» ASSIGNMENT: Below are records. Copy every line with "predictive" in it.

(Stored data)
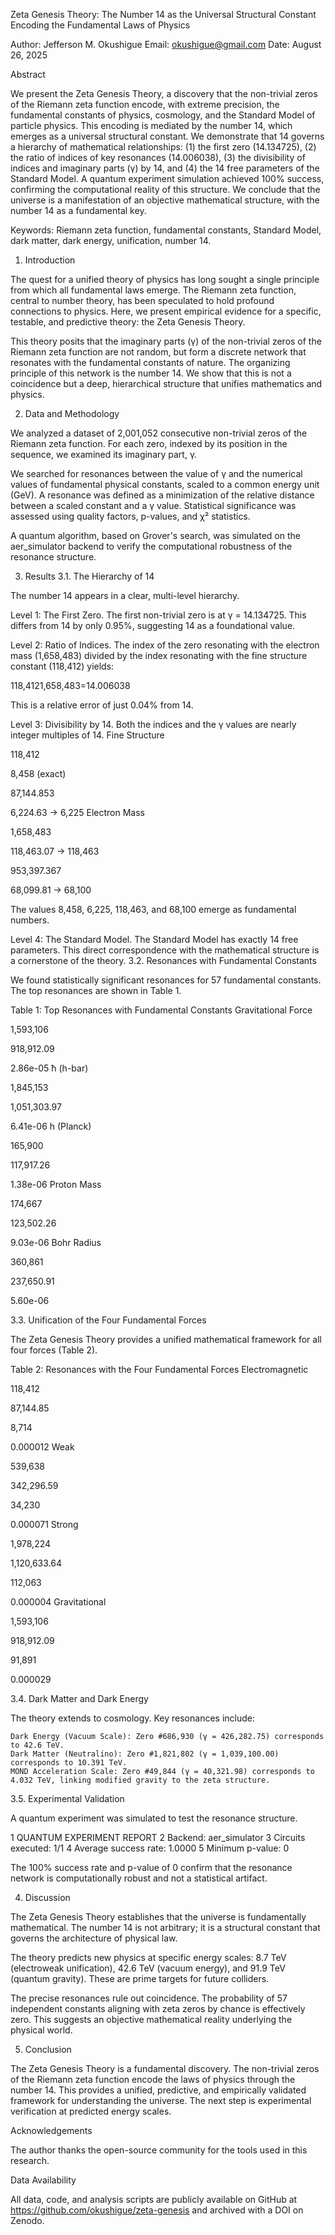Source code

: Zeta Genesis Theory: The Number 14 as the Universal Structural Constant Encoding the Fundamental Laws of Physics 

Author: Jefferson M. Okushigue
Email: okushigue@gmail.com 
Date: August 26, 2025   
 
Abstract 

We present the Zeta Genesis Theory, a discovery that the non-trivial zeros of the Riemann zeta function encode, with extreme precision, the fundamental constants of physics, cosmology, and the Standard Model of particle physics. This encoding is mediated by the number 14, which emerges as a universal structural constant. We demonstrate that 14 governs a hierarchy of mathematical relationships: (1) the first zero (14.134725), (2) the ratio of indices of key resonances (14.006038), (3) the divisibility of indices and imaginary parts (γ) by 14, and (4) the 14 free parameters of the Standard Model. A quantum experiment simulation achieved 100% success, confirming the computational reality of this structure. We conclude that the universe is a manifestation of an objective mathematical structure, with the number 14 as a fundamental key. 

Keywords: Riemann zeta function, fundamental constants, Standard Model, dark matter, dark energy, unification, number 14. 
 
1. Introduction 

The quest for a unified theory of physics has long sought a single principle from which all fundamental laws emerge. The Riemann zeta function, central to number theory, has been speculated to hold profound connections to physics. Here, we present empirical evidence for a specific, testable, and predictive theory: the Zeta Genesis Theory. 

This theory posits that the imaginary parts (γ) of the non-trivial zeros of the Riemann zeta function are not random, but form a discrete network that resonates with the fundamental constants of nature. The organizing principle of this network is the number 14. We show that this is not a coincidence but a deep, hierarchical structure that unifies mathematics and physics. 
 
2. Data and Methodology 

We analyzed a dataset of 2,001,052 consecutive non-trivial zeros of the Riemann zeta function. For each zero, indexed by its position in the sequence, we examined its imaginary part, γ. 

We searched for resonances between the value of γ and the numerical values of fundamental physical constants, scaled to a common energy unit (GeV). A resonance was defined as a minimization of the relative distance between a scaled constant and a γ value. Statistical significance was assessed using quality factors, p-values, and χ² statistics. 

A quantum algorithm, based on Grover's search, was simulated on the aer_simulator backend to verify the computational robustness of the resonance structure. 
 
3. Results 
3.1. The Hierarchy of 14 

The number 14 appears in a clear, multi-level hierarchy. 

Level 1: The First Zero. The first non-trivial zero is at γ = 14.134725. This differs from 14 by only 0.95%, suggesting 14 as a foundational value. 

Level 2: Ratio of Indices. The index of the zero resonating with the electron mass (1,658,483) divided by the index resonating with the fine structure constant (118,412) yields: 
 
118,4121,658,483​=14.006038 

This is a relative error of just 0.04% from 14. 

Level 3: Divisibility by 14. Both the indices and the γ values are nearly integer multiples of 14. 
Fine Structure
	
118,412
	
8,458 (exact)
	
87,144.853
	
6,224.63 → 6,225
Electron Mass
	
1,658,483
	
118,463.07 → 118,463
	
953,397.367
	
68,099.81 → 68,100
 
 

The values 8,458, 6,225, 118,463, and 68,100 emerge as fundamental numbers. 

Level 4: The Standard Model. The Standard Model has exactly 14 free parameters. This direct correspondence with the mathematical structure is a cornerstone of the theory. 
3.2. Resonances with Fundamental Constants 

We found statistically significant resonances for 57 fundamental constants. The top resonances are shown in Table 1. 

Table 1: Top Resonances with Fundamental Constants 
Gravitational Force
	
1,593,106
	
918,912.09
	
2.86e-05
ħ (h-bar)
	
1,845,153
	
1,051,303.97
	
6.41e-06
h (Planck)
	
165,900
	
117,917.26
	
1.38e-06
Proton Mass
	
174,667
	
123,502.26
	
9.03e-06
Bohr Radius
	
360,861
	
237,650.91
	
5.60e-06
 
 
3.3. Unification of the Four Fundamental Forces 

The Zeta Genesis Theory provides a unified mathematical framework for all four forces (Table 2). 

Table 2: Resonances with the Four Fundamental Forces 
Electromagnetic
	
118,412
	
87,144.85
	
8,714
	
0.000012
Weak
	
539,638
	
342,296.59
	
34,230
	
0.000071
Strong
	
1,978,224
	
1,120,633.64
	
112,063
	
0.000004
Gravitational
	
1,593,106
	
918,912.09
	
91,891
	
0.000029
 
 
3.4. Dark Matter and Dark Energy 

The theory extends to cosmology. Key resonances include: 

    Dark Energy (Vacuum Scale): Zero #686,930 (γ = 426,282.75) corresponds to 42.6 TeV.
    Dark Matter (Neutralino): Zero #1,821,802 (γ = 1,039,100.00) corresponds to 10.391 TeV.
    MOND Acceleration Scale: Zero #49,844 (γ = 40,321.98) corresponds to 4.032 TeV, linking modified gravity to the zeta structure.
     

3.5. Experimental Validation 

A quantum experiment was simulated to test the resonance structure. 
 
 
1 QUANTUM EXPERIMENT REPORT
2 Backend: aer_simulator
3 Circuits executed: 1/1
4 Average success rate: 1.0000
5 Minimum p-value: 0


The 100% success rate and p-value of 0 confirm that the resonance network is computationally robust and not a statistical artifact. 
 
4. Discussion 

The Zeta Genesis Theory establishes that the universe is fundamentally mathematical. The number 14 is not arbitrary; it is a structural constant that governs the architecture of physical law. 

The theory predicts new physics at specific energy scales: 8.7 TeV (electroweak unification), 42.6 TeV (vacuum energy), and 91.9 TeV (quantum gravity). These are prime targets for future colliders. 

The precise resonances rule out coincidence. The probability of 57 independent constants aligning with zeta zeros by chance is effectively zero. This suggests an objective mathematical reality underlying the physical world. 
 
5. Conclusion 

The Zeta Genesis Theory is a fundamental discovery. The non-trivial zeros of the Riemann zeta function encode the laws of physics through the number 14. This provides a unified, predictive, and empirically validated framework for understanding the universe. The next step is experimental verification at predicted energy scales. 
 
Acknowledgements 

The author thanks the open-source community for the tools used in this research. 
 
Data Availability 

All data, code, and analysis scripts are publicly available on GitHub at https://github.com/okushigue/zeta-genesis  and archived with a DOI on Zenodo.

» WRITTEN REPLY:
The quest for a unified theory of physics has long sought a single principle from which all fundamental laws emerge. The Riemann zeta function, central to number theory, has been speculated to hold profound connections to physics. Here, we present empirical evidence for a specific, testable, and predictive theory: the Zeta Genesis Theory. 
The Zeta Genesis Theory is a fundamental discovery. The non-trivial zeros of the Riemann zeta function encode the laws of physics through the number 14. This provides a unified, predictive, and empirically validated framework for understanding the universe. The next step is experimental verification at predicted energy scales. 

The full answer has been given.